More than 23 million passengers used National last year, making it the second-busiest airport in the region, after Baltimore-Washington International Marshall Airport. Last year was its sixth straight year of record-high passenger traffic. And there is little indication it will taper off.
And that’s the problem.
Such phenomenal growth was not part of the original plan for the airport, which sits on 860 acres of infill in the Potomac River.
But in the years since President Franklin D. Roosevelt watched the first American Airlines DC-3 aircraft touch down on the runway, the airport has grown in ways that few could have anticipated. It now serves more passengers than Dulles International — an airport 14 times its size.
The irony is that while airport officials have fought against growth at National, they have been forced to accommodate it.
They have reconfigured space, even re-purposing storage closets and conference rooms to manage the passenger boom. In 2014, they spent $37 million to remake historic Terminal A, adding security lanes and brightening the interior.
This fall, they will break ground on the airport’s biggest building project in nearly two decades.
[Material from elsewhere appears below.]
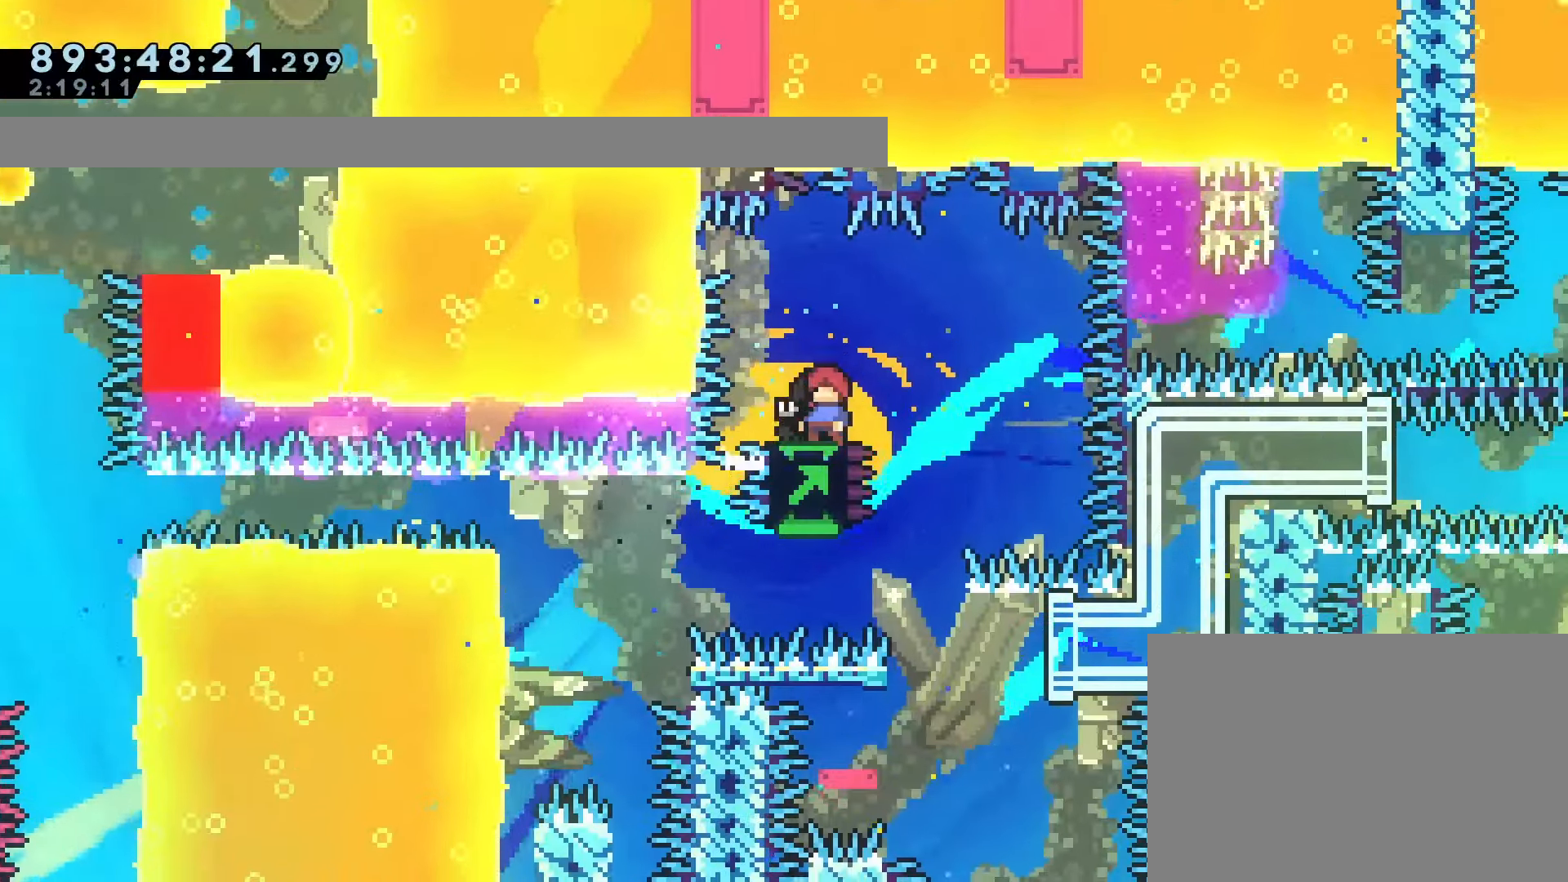
{"buttons": ["DPAD_UP"], "left_stick": "center", "events": []}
The centerpiece of the ambitious $1 billion program will be a new commuter concourse on the airport’s north side.
The building will replace Gate 35X — a notorious choke point where travelers, in rain, sun or snow, are required to board shuttle buses to get to their planes.
"Over the next four years, there's going to be a transformation of the passenger experience at Reagan National to decrease congestion near the gate and to improve passenger flow through the terminal," said MWAA spokesman Rob Yingling.
The authority released a video that shows security checkpoints being moved and housed under the roadway west of the airport, toward Crystal City.
Some of the checkpoints will be underground and have natural light coming in through glass ceiling panels. Terminal C, which currently houses the airport's executive offices, will be transformed to hold short-hop flights.
The authority said much of the construction will be done overnight so as not to interfere with airport traffic. The work will not begin until spring 2017 and is expected to be completed by 2021.